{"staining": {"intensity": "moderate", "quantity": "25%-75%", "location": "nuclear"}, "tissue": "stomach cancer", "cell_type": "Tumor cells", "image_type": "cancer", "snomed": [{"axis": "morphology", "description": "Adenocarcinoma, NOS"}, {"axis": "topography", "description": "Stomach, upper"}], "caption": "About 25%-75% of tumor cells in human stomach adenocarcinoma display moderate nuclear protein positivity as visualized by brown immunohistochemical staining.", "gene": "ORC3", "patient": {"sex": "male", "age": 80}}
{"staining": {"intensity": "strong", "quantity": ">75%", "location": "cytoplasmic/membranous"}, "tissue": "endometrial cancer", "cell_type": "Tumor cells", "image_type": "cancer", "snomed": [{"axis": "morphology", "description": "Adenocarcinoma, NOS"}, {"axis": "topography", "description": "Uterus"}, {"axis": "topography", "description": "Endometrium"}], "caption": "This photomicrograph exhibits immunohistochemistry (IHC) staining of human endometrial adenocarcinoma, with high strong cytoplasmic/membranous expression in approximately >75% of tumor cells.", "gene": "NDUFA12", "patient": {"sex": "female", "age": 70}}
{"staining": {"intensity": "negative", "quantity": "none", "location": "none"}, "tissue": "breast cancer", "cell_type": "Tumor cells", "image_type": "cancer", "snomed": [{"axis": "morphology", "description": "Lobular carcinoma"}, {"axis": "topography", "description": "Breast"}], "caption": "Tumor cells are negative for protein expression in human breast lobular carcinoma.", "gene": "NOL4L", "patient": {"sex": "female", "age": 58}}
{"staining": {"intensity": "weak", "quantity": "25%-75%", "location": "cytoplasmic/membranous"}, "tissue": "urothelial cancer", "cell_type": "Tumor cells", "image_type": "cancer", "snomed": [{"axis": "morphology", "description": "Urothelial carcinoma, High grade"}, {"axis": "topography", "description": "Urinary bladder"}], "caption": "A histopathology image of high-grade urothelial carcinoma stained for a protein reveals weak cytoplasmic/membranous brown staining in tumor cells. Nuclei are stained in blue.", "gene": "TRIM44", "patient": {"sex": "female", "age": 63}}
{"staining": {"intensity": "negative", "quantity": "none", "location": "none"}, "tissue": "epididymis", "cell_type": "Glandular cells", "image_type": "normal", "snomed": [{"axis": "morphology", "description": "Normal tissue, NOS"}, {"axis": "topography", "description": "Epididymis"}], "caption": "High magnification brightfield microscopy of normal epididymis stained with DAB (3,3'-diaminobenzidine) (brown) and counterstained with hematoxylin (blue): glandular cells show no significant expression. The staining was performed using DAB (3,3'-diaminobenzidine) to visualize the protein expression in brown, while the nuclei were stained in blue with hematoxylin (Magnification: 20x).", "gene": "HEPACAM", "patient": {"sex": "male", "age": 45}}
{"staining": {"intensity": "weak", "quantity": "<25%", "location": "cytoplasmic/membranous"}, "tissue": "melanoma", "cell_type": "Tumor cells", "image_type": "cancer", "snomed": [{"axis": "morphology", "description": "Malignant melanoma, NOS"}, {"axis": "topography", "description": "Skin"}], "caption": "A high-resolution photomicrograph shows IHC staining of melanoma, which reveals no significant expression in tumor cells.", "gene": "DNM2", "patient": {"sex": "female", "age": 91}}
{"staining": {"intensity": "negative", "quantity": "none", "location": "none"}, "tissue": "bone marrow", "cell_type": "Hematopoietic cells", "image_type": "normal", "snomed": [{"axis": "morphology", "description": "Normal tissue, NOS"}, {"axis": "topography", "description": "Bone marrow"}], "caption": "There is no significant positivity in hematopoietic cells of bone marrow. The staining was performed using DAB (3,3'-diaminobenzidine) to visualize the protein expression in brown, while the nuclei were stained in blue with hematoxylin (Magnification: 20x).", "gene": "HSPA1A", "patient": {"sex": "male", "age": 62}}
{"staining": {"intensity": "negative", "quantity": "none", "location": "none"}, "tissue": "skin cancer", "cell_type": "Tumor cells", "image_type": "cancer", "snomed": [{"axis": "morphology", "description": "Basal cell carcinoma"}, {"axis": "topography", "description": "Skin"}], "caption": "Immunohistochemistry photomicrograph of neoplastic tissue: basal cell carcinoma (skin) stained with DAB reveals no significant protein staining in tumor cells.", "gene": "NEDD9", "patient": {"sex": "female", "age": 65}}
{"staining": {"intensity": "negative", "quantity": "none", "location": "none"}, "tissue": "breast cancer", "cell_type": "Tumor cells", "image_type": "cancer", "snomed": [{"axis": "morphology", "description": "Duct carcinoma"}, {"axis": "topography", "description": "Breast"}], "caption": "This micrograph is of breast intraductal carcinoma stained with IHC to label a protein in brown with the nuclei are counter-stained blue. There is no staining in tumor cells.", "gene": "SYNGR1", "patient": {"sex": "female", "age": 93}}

__Task__: From the first line to the last, copy the records without alteration.

__Finished exercise__:
{"staining": {"intensity": "moderate", "quantity": "25%-75%", "location": "nuclear"}, "tissue": "stomach cancer", "cell_type": "Tumor cells", "image_type": "cancer", "snomed": [{"axis": "morphology", "description": "Adenocarcinoma, NOS"}, {"axis": "topography", "description": "Stomach, upper"}], "caption": "About 25%-75% of tumor cells in human stomach adenocarcinoma display moderate nuclear protein positivity as visualized by brown immunohistochemical staining.", "gene": "ORC3", "patient": {"sex": "male", "age": 80}}
{"staining": {"intensity": "strong", "quantity": ">75%", "location": "cytoplasmic/membranous"}, "tissue": "endometrial cancer", "cell_type": "Tumor cells", "image_type": "cancer", "snomed": [{"axis": "morphology", "description": "Adenocarcinoma, NOS"}, {"axis": "topography", "description": "Uterus"}, {"axis": "topography", "description": "Endometrium"}], "caption": "This photomicrograph exhibits immunohistochemistry (IHC) staining of human endometrial adenocarcinoma, with high strong cytoplasmic/membranous expression in approximately >75% of tumor cells.", "gene": "NDUFA12", "patient": {"sex": "female", "age": 70}}
{"staining": {"intensity": "negative", "quantity": "none", "location": "none"}, "tissue": "breast cancer", "cell_type": "Tumor cells", "image_type": "cancer", "snomed": [{"axis": "morphology", "description": "Lobular carcinoma"}, {"axis": "topography", "description": "Breast"}], "caption": "Tumor cells are negative for protein expression in human breast lobular carcinoma.", "gene": "NOL4L", "patient": {"sex": "female", "age": 58}}
{"staining": {"intensity": "weak", "quantity": "25%-75%", "location": "cytoplasmic/membranous"}, "tissue": "urothelial cancer", "cell_type": "Tumor cells", "image_type": "cancer", "snomed": [{"axis": "morphology", "description": "Urothelial carcinoma, High grade"}, {"axis": "topography", "description": "Urinary bladder"}], "caption": "A histopathology image of high-grade urothelial carcinoma stained for a protein reveals weak cytoplasmic/membranous brown staining in tumor cells. Nuclei are stained in blue.", "gene": "TRIM44", "patient": {"sex": "female", "age": 63}}
{"staining": {"intensity": "negative", "quantity": "none", "location": "none"}, "tissue": "epididymis", "cell_type": "Glandular cells", "image_type": "normal", "snomed": [{"axis": "morphology", "description": "Normal tissue, NOS"}, {"axis": "topography", "description": "Epididymis"}], "caption": "High magnification brightfield microscopy of normal epididymis stained with DAB (3,3'-diaminobenzidine) (brown) and counterstained with hematoxylin (blue): glandular cells show no significant expression. The staining was performed using DAB (3,3'-diaminobenzidine) to visualize the protein expression in brown, while the nuclei were stained in blue with hematoxylin (Magnification: 20x).", "gene": "HEPACAM", "patient": {"sex": "male", "age": 45}}
{"staining": {"intensity": "weak", "quantity": "<25%", "location": "cytoplasmic/membranous"}, "tissue": "melanoma", "cell_type": "Tumor cells", "image_type": "cancer", "snomed": [{"axis": "morphology", "description": "Malignant melanoma, NOS"}, {"axis": "topography", "description": "Skin"}], "caption": "A high-resolution photomicrograph shows IHC staining of melanoma, which reveals no significant expression in tumor cells.", "gene": "DNM2", "patient": {"sex": "female", "age": 91}}
{"staining": {"intensity": "negative", "quantity": "none", "location": "none"}, "tissue": "bone marrow", "cell_type": "Hematopoietic cells", "image_type": "normal", "snomed": [{"axis": "morphology", "description": "Normal tissue, NOS"}, {"axis": "topography", "description": "Bone marrow"}], "caption": "There is no significant positivity in hematopoietic cells of bone marrow. The staining was performed using DAB (3,3'-diaminobenzidine) to visualize the protein expression in brown, while the nuclei were stained in blue with hematoxylin (Magnification: 20x).", "gene": "HSPA1A", "patient": {"sex": "male", "age": 62}}
{"staining": {"intensity": "negative", "quantity": "none", "location": "none"}, "tissue": "skin cancer", "cell_type": "Tumor cells", "image_type": "cancer", "snomed": [{"axis": "morphology", "description": "Basal cell carcinoma"}, {"axis": "topography", "description": "Skin"}], "caption": "Immunohistochemistry photomicrograph of neoplastic tissue: basal cell carcinoma (skin) stained with DAB reveals no significant protein staining in tumor cells.", "gene": "NEDD9", "patient": {"sex": "female", "age": 65}}
{"staining": {"intensity": "negative", "quantity": "none", "location": "none"}, "tissue": "breast cancer", "cell_type": "Tumor cells", "image_type": "cancer", "snomed": [{"axis": "morphology", "description": "Duct carcinoma"}, {"axis": "topography", "description": "Breast"}], "caption": "This micrograph is of breast intraductal carcinoma stained with IHC to label a protein in brown with the nuclei are counter-stained blue. There is no staining in tumor cells.", "gene": "SYNGR1", "patient": {"sex": "female", "age": 93}}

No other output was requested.